The initial values are $a_n^k = 2^n, n\le k$. Therefore, it easy to see that the generating function $A^k(z) = \sum_{n=0}^\infty a_n^k z^n$ is equal to $$ A^k(z) = \frac{\sum_{j=0}^k z^j}{1-\sum_{j=1}^{k+1} z^j} = \frac{1-z^{k+1}}{1-2z+z^{k+2}}. $$

Writing the partial fraction expansion for $A^k(z)$, it is possible to derive an explicit formula for $a_n^k$.

Now, denoting $T_m$ the number of throws to get $m$ heads, we have $$ P(T_m>n) = \frac{1}{2^n}P(\text{at most $m-1$ consecutive heads in the first $n$ throws}) = \frac{a^{m-1}_n}{2^n}. $$

However, for $m=9$ (which corresponds to $10$ alternating flips, as you've explained) there is nothing very exciting, as the roots can be computed only approximately. Nevertheless, using the recurrent formula (1) gives an efficient way to compute the required number of sequences.
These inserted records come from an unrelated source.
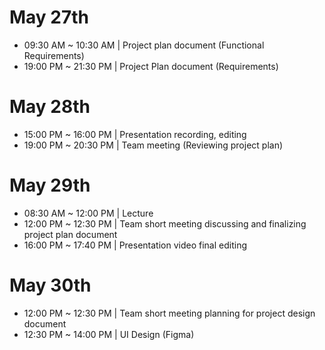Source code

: # May 27th 
- 09:30 AM ~ 10:30 AM | Project plan document (Functional Requirements)
- 19:00 PM ~ 21:30 PM | Project Plan document (Requirements) 

# May 28th
- 15:00 PM ~ 16:00 PM | Presentation recording, editing
- 19:00 PM ~ 20:30 PM | Team meeting (Reviewing project plan)

# May 29th
- 08:30 AM ~ 12:00 PM | Lecture
- 12:00 PM ~ 12:30 PM | Team short meeting discussing and finalizing project plan document
- 16:00 PM ~ 17:40 PM | Presentation video final editing

# May 30th
- 12:00 PM ~ 12:30 PM | Team short meeting planning for project design document
- 12:30 PM ~ 14:00 PM | UI Design (Figma)
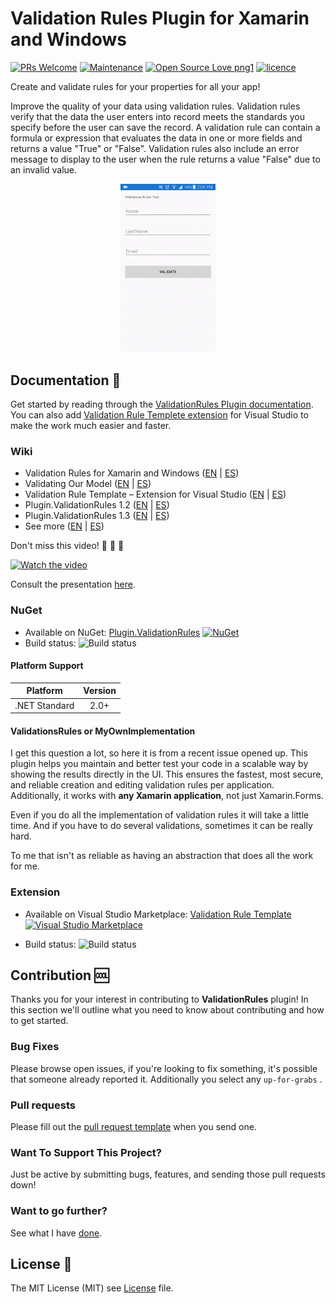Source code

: # Validation Rules Plugin for Xamarin and Windows 
[![PRs Welcome](https://img.shields.io/badge/PRs-welcome-brightgreen.svg?style=flat-square)](pull/new/master) [![Maintenance](https://img.shields.io/badge/Maintained%3F-yes-brightgreen.svg?style=flat-square)](graphs/commit-activity) [![Open Source Love png1](https://badges.frapsoft.com/os/v1/open-source.png?v=103)](#contribution) [![licence](https://img.shields.io/badge/license-MIT-blue.svg?style=flat-square)](LICENSE)

Create and validate rules for your properties for all your app!

Improve the quality of your data using validation rules. Validation rules verify that the data the user enters into record meets the standards you specify before the user can save the record. A validation rule can contain a formula or expression that evaluates the data in one or more fields and returns a value "True" or "False". Validation rules also include an error message to display to the user when the rule returns a value "False" due to an invalid value.

<p align="center">
<img src="/Assets/Plugin.ValidationRules%20test.gif" width="30%" /> 
</p>

## Documentation :book: 
Get started by reading through the [ValidationRules Plugin documentation](https://luismts.com/blog/validation-rules-xamarin-windows/). You can also add [Validation Rule Templete extension](https://luismts.com/blog/validation-rule-template-extension/) for Visual Studio to make the work much easier and faster.

### Wiki
- Validation Rules for Xamarin and Windows ([EN](https://luismts.com/validation-rules-xamarin-windows/) | [ES](https://luismts.com/es/reglas-de-validacion-xamarin-windows/))
- Validating Our Model ([EN](https://luismts.com/validating-model-plugin-validationrules/) | [ES](https://luismts.com/es/validando-modelo-plugin-validationrules/))
- Validation Rule Template – Extension for Visual Studio ([EN](https://luismts.com/validation-rule-template-extension/) | [ES](https://luismts.com/es/extension-plantilla-de-reglas-de-validacion/))
- Plugin.ValidationRules 1.2 ([EN](https://luismts.com/plugin-validationrules-1-2/) | [ES](https://luismts.com/es/plugin-validationrules-1-2/))
- Plugin.ValidationRules 1.3 ([EN](https://luismts.com/plugin-validationrules-1-3/) | [ES](https://luismts.com/es/plugin-validationrules-1-3/))
- See more ([EN](https://luismts.com/?s=validationrules) | [ES](https://luismts.com/es?s=validationrules))

Don't miss this video! :arrow_down_small: :arrow_down_small: :arrow_down_small:

[![Watch the video](https://img.youtube.com/vi/HMsKzIqCYJg/maxresdefault.jpg)](https://youtu.be/HMsKzIqCYJg)

Consult the presentation [here](/Assets/validation%20rules%20xamarin%20-%20@luismatosluna.pdf).

### NuGet
* Available on NuGet: [Plugin.ValidationRules](https://www.nuget.org/packages/Plugin.ValidationRules/) [![NuGet](https://img.shields.io/nuget/v/Plugin.ValidationRules.svg?label=NuGet)](https://www.nuget.org/packages/Plugin.ValidationRules/)
* Build status: ![Build status](https://img.shields.io/badge/build-succeded-brightgreen.svg)

#### Platform Support

|Platform|Version|
| ------------------- | :-----------: |
|.NET Standard|2.0+|

#### ValidationsRules or MyOwnImplementation
I get this question a lot, so here it is from a recent issue opened up. This plugin helps you maintain and better test your code in a scalable way by showing the results directly in the UI. This ensures the fastest, most secure, and reliable creation and editing validation rules per application. Additionally, it works with **any Xamarin application**, not just Xamarin.Forms.

Even if you do all the implementation of validation rules it will take a little time. And if you have to do several validations, sometimes it can be really hard.

To me that isn't as reliable as having an abstraction that does all the work for me.

### Extension
* Available on Visual Studio Marketplace: [Validation Rule Template](https://marketplace.visualstudio.com/items?itemName=LuisMatos.ValidationRuleTemplate) [![Visual Studio Marketplace](https://img.shields.io/vscode-marketplace/v/LuisMatos.ValidationRuleTemplate.svg)](https://marketplace.visualstudio.com/items?itemName=LuisMatos.ValidationRuleTemplate)

* Build status: ![Build status](https://img.shields.io/badge/build-succeded-brightgreen.svg)


## Contribution :cool:

Thanks you for your interest in contributing to **ValidationRules** plugin! In this section we'll outline what you need to know about contributing and how to get started.

### Bug Fixes
Please browse open issues, if you're looking to fix something, it's possible that someone already reported it. Additionally you select any `up-for-grabs` .

### Pull requests
Please fill out the [pull request template](.github/PULL_REQUEST_TEMPLATE.md) when you send one.

### Want To Support This Project?
Just be active by submitting bugs, features, and sending those pull requests down! 

### Want to go further? 
See what I have [done](https://luismts.com).

## License :page_with_curl:
The MIT License (MIT) see [License](LICENSE) file.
A good rough approximation is $a_n^{8} \sim C_\tau \tau^{-n-1}$, where $\tau = 0.500493118286\dots$ is the unique positive root of the polynomial $f(\tau) = \sum_{j=1}^{9}z^{j} -1$ (alternatively, the root of $z^{10}-2z+1$ inside $(0,1)$), and $$ C_\tau = \frac{\sum_{j=0}^{8} \tau^j}{f'(\tau)} = 0.503980275733\dots $$ Indeed, since $A^8(z)$ is rational, and $f$ does not have double roots, it has a partial fraction expansion $A^8(z) = \sum_{\zeta: f(\zeta) = 0} \frac{C_\zeta}{\zeta - z}$. Therefore, the sequence is of the form $a_n^8 = \sum_{\zeta: f(\zeta) = 0} C_\zeta \zeta^{-n-1}$. In particular, since $\tau$ is the root with the smallest absolute value, $a_n^8\sim C_\tau \tau^{-n-1}$. Moreover, the norms of other roots are bigger than $1.11$, so the relative error of this approximation is of order $r^{-n}$ with $r>2$. This is especially good for our problem, since we will be interested with very large values of $n$.

So the probability we need is approximately $$ P(T_9>n)\sim \frac{C_\tau}{\tau (2\tau)^n}, $$ and this is very sharp (up to some exponentially small relative error). In order to find the median, one should find the smallest $n$ such that $P(T_9>n)< 1/2$. This gives the value $$n= \lceil- \log(4C_\tau)/\log(2\tau)\rceil-1 = 711$$ for the median, which agrees with joriki's calculations.